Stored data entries
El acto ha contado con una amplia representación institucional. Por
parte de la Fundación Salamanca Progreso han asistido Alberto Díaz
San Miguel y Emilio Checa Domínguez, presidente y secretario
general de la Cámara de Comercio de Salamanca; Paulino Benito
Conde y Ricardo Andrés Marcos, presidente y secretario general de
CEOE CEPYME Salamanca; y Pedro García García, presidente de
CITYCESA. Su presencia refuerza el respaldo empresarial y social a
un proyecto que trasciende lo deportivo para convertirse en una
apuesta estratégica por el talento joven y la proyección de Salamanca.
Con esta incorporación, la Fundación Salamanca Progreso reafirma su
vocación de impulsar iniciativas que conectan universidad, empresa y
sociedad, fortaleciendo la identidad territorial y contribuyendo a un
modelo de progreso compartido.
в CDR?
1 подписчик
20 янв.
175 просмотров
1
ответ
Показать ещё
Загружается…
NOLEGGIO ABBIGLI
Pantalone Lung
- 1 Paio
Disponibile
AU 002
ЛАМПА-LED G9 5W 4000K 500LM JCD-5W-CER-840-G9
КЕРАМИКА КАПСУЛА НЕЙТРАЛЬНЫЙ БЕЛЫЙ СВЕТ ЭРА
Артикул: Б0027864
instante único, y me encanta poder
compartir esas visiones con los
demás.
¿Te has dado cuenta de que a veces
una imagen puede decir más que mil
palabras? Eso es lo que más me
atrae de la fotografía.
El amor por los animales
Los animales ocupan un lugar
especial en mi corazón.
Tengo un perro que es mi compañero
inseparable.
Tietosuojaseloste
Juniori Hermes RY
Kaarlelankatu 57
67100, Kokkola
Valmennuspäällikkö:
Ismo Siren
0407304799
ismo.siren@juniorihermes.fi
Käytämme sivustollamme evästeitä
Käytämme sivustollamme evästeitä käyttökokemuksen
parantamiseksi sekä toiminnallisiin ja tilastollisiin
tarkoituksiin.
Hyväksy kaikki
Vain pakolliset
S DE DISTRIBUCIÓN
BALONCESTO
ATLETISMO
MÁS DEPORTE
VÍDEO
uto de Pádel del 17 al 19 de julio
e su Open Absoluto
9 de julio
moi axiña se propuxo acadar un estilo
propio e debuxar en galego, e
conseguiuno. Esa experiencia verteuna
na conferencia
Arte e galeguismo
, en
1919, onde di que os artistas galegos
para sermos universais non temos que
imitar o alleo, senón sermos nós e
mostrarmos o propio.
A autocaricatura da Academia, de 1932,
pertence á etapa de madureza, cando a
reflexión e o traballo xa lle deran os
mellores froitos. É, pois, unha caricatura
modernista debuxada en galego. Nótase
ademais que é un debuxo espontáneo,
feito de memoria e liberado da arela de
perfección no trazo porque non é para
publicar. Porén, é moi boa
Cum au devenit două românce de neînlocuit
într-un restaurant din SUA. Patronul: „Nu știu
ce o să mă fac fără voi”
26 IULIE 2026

_PROBLEM TO SOLVE_: From the line that contains "e su Open Absoluto" down to the final line of the entries, print every line exactly as it is, and only those lines.

_REPLY TO THE TASK_:
e su Open Absoluto
9 de julio
moi axiña se propuxo acadar un estilo
propio e debuxar en galego, e
conseguiuno. Esa experiencia verteuna
na conferencia
Arte e galeguismo
, en
1919, onde di que os artistas galegos
para sermos universais non temos que
imitar o alleo, senón sermos nós e
mostrarmos o propio.
A autocaricatura da Academia, de 1932,
pertence á etapa de madureza, cando a
reflexión e o traballo xa lle deran os
mellores froitos. É, pois, unha caricatura
modernista debuxada en galego. Nótase
ademais que é un debuxo espontáneo,
feito de memoria e liberado da arela de
perfección no trazo porque non é para
publicar. Porén, é moi boa
Cum au devenit două românce de neînlocuit
într-un restaurant din SUA. Patronul: „Nu știu
ce o să mă fac fără voi”
26 IULIE 2026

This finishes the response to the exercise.